This invention pertains generally to inorganic synthesis and in particular to synthesis of energetic salt mixtures.

Traditional general-purpose explosives comprise trinitrotoluene (TNT), which has several disadvantages. It is a Class-A explosive, requiring special mixing and handling procedures and storage facilities, all accordingly increasing the cost of use. The preparation of this explosive is through nitrate substitution of toluene by a mixed acid consisting of concentrated nitric acid and sulphuric acid. The cost of concentrated nitric acid is moderately expensive and the excess nitric acid in the product destabilizes the explosive and presents corrosion problems. Trinitrotoluene is not water soluble and bomb disposal cannot be done economically by steam or hot water.

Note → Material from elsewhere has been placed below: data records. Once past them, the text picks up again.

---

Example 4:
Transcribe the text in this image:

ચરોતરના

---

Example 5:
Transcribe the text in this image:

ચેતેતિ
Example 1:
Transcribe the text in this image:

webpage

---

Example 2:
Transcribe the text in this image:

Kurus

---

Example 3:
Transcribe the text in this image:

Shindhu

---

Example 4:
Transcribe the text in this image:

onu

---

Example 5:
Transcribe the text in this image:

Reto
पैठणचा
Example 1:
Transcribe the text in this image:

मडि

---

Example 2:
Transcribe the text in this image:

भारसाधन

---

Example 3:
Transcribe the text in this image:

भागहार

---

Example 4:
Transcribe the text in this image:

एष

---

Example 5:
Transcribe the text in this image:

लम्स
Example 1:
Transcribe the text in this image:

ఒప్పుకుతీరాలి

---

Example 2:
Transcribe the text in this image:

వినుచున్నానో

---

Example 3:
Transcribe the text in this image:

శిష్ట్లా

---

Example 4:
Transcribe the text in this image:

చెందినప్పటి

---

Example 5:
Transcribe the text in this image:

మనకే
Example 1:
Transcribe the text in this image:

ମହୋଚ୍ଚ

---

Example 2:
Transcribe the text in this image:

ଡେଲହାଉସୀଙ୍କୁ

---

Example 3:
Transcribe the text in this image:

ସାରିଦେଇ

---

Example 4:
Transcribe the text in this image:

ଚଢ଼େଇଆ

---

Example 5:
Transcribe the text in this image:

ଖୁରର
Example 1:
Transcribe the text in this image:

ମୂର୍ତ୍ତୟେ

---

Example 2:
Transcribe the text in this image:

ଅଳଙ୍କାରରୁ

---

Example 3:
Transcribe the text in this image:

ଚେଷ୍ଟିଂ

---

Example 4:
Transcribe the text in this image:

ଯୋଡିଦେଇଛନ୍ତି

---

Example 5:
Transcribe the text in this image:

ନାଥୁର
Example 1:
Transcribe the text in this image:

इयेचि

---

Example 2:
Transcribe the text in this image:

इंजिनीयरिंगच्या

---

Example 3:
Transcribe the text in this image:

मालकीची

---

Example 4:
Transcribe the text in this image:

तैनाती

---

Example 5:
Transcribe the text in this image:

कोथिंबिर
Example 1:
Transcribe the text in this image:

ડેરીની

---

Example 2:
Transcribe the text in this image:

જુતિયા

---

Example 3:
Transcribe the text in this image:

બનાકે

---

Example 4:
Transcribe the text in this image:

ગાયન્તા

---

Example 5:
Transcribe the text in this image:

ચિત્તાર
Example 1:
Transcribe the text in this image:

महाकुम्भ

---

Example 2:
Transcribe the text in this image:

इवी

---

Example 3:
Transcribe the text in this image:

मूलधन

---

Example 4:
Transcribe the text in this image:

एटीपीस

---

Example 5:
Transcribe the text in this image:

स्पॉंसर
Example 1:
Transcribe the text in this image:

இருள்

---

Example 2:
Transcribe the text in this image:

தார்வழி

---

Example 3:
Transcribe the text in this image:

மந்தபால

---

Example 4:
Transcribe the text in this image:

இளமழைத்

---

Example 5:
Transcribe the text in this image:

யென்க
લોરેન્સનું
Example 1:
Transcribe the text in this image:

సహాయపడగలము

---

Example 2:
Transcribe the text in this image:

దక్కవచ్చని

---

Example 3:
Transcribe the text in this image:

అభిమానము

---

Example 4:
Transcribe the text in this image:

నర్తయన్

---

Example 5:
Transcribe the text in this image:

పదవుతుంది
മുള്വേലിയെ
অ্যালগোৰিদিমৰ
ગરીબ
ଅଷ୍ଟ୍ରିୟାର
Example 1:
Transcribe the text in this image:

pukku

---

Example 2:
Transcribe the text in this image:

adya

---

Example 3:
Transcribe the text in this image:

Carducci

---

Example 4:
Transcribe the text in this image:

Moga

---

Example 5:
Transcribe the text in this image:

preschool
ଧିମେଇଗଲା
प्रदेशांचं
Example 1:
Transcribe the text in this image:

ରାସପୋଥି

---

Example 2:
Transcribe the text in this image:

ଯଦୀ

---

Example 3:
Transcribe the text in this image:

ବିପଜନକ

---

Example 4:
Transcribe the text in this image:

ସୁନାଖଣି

A binary mixture of ethylenediamine dinitrate (EDDN) and ammonium nitrate (AN) is water soluble, thereby having several advantages over trinitrotoluene such as safer storage as a non-explosive water solution and cheaper disposal. However, the binary mixture has a high melting point, has stability problems, and is expensive. These disadvantages arise primarily from the method of preparation. A recent attempt to improve the synthesis is disclosed in U.S. Pat. No. 4,353,758 by Irving B. Akst and Mary M. Stinecipher. By this method ammonium nitrate in a stoichiometric excess is mixed with ethylenediamine to form the binary mixture. Low yields and purification difficulties have kept the cost of the binary mixture high.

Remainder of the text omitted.